THE RECORDS START

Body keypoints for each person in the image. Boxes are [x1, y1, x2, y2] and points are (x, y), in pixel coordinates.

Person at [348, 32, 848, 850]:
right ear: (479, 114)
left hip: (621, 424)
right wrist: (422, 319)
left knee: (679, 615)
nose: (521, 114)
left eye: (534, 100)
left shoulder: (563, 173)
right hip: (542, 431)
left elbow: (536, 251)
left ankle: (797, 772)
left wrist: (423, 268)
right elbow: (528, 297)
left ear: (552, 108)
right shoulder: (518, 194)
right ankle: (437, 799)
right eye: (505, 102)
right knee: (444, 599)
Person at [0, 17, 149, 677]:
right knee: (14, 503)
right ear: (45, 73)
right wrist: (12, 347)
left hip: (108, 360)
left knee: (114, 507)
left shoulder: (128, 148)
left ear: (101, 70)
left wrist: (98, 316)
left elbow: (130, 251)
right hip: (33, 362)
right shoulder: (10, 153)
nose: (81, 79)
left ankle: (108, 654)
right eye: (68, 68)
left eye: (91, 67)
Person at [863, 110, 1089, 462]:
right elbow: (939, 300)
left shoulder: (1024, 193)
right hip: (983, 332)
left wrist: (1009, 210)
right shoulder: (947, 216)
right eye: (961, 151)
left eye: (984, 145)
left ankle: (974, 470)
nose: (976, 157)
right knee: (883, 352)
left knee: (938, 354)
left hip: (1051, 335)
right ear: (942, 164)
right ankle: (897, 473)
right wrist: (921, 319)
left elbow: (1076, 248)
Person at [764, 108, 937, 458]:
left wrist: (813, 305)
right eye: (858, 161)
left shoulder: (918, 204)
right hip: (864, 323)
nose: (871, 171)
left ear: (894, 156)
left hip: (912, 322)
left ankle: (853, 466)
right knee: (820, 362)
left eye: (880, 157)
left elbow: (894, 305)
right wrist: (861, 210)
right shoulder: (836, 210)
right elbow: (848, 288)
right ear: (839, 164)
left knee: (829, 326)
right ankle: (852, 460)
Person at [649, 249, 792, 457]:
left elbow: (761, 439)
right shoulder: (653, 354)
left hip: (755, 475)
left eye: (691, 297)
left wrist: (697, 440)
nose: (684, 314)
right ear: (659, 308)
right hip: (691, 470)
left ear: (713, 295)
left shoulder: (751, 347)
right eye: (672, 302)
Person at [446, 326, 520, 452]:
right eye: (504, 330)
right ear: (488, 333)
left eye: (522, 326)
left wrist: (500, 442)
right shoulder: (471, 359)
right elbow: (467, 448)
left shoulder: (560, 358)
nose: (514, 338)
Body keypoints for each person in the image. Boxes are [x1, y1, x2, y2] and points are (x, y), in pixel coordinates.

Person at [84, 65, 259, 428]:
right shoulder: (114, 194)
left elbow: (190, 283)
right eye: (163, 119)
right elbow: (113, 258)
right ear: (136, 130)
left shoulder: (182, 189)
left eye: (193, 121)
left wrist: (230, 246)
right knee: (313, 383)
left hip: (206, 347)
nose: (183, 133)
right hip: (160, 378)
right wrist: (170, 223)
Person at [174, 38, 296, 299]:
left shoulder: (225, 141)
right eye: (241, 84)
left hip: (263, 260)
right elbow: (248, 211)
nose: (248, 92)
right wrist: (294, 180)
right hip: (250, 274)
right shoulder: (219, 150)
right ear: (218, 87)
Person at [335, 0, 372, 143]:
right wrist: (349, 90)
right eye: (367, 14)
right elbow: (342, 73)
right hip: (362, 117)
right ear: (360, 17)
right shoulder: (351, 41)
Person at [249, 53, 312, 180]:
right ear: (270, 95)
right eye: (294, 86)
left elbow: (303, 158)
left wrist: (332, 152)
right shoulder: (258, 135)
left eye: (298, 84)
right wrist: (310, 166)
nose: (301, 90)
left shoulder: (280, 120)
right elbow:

THE RECORDS END

TASK BRIEF>
Repeat the whole of the data verbatim, as it reads above.

SOLUTION BELOW>
Body keypoints for each person in the image. Boxes are [x1, y1, x2, y2] and points are (x, y), in pixel coordinates.

Person at [348, 32, 848, 850]:
right ear: (479, 114)
left hip: (621, 424)
right wrist: (422, 319)
left knee: (679, 615)
nose: (521, 114)
left eye: (534, 100)
left shoulder: (563, 173)
right hip: (542, 431)
left elbow: (536, 251)
left ankle: (797, 772)
left wrist: (423, 268)
right elbow: (528, 297)
left ear: (552, 108)
right shoulder: (518, 194)
right ankle: (437, 799)
right eye: (505, 102)
right knee: (444, 599)
Person at [0, 17, 149, 677]:
right knee: (14, 503)
right ear: (45, 73)
right wrist: (12, 347)
left hip: (108, 360)
left knee: (114, 507)
left shoulder: (128, 148)
left ear: (101, 70)
left wrist: (98, 316)
left elbow: (130, 251)
right hip: (33, 362)
right shoulder: (10, 153)
nose: (81, 79)
left ankle: (108, 654)
right eye: (68, 68)
left eye: (91, 67)
Person at [863, 110, 1089, 462]:
right elbow: (939, 300)
left shoulder: (1024, 193)
right hip: (983, 332)
left wrist: (1009, 210)
right shoulder: (947, 216)
right eye: (961, 151)
left eye: (984, 145)
left ankle: (974, 470)
nose: (976, 157)
right knee: (883, 352)
left knee: (938, 354)
left hip: (1051, 335)
right ear: (942, 164)
right ankle: (897, 473)
right wrist: (921, 319)
left elbow: (1076, 248)
Person at [764, 108, 937, 458]:
left wrist: (813, 305)
right eye: (858, 161)
left shoulder: (918, 204)
right hip: (864, 323)
nose: (871, 171)
left ear: (894, 156)
left hip: (912, 322)
left ankle: (853, 466)
right knee: (820, 362)
left eye: (880, 157)
left elbow: (894, 305)
right wrist: (861, 210)
right shoulder: (836, 210)
right elbow: (848, 288)
right ear: (839, 164)
left knee: (829, 326)
right ankle: (852, 460)
Person at [649, 249, 792, 457]:
left elbow: (761, 439)
right shoulder: (653, 354)
left hip: (755, 475)
left eye: (691, 297)
left wrist: (697, 440)
nose: (684, 314)
right ear: (659, 308)
right hip: (691, 470)
left ear: (713, 295)
left shoulder: (751, 347)
right eye: (672, 302)
Person at [446, 326, 520, 452]:
right eye: (504, 330)
right ear: (488, 333)
left eye: (522, 326)
left wrist: (500, 442)
right shoulder: (471, 359)
right elbow: (467, 448)
left shoulder: (560, 358)
nose: (514, 338)
Body keypoints for each person in the image. Boxes are [x1, y1, x2, y2] and points are (x, y), in pixel coordinates.

Person at [84, 65, 259, 428]:
right shoulder: (114, 194)
left elbow: (190, 283)
right eye: (163, 119)
right elbow: (113, 258)
right ear: (136, 130)
left shoulder: (182, 189)
left eye: (193, 121)
left wrist: (230, 246)
right knee: (313, 383)
left hip: (206, 347)
nose: (183, 133)
right hip: (160, 378)
right wrist: (170, 223)
Person at [174, 38, 296, 299]:
left shoulder: (225, 141)
right eye: (241, 84)
left hip: (263, 260)
right elbow: (248, 211)
nose: (248, 92)
right wrist: (294, 180)
right hip: (250, 274)
right shoulder: (219, 150)
right ear: (218, 87)
Person at [335, 0, 372, 143]:
right wrist: (349, 90)
right eye: (367, 14)
right elbow: (342, 73)
right hip: (362, 117)
right ear: (360, 17)
right shoulder: (351, 41)
Person at [249, 53, 312, 180]:
right ear: (270, 95)
right eye: (294, 86)
left elbow: (303, 158)
left wrist: (332, 152)
right shoulder: (258, 135)
left eye: (298, 84)
right wrist: (310, 166)
nose: (301, 90)
left shoulder: (280, 120)
right elbow:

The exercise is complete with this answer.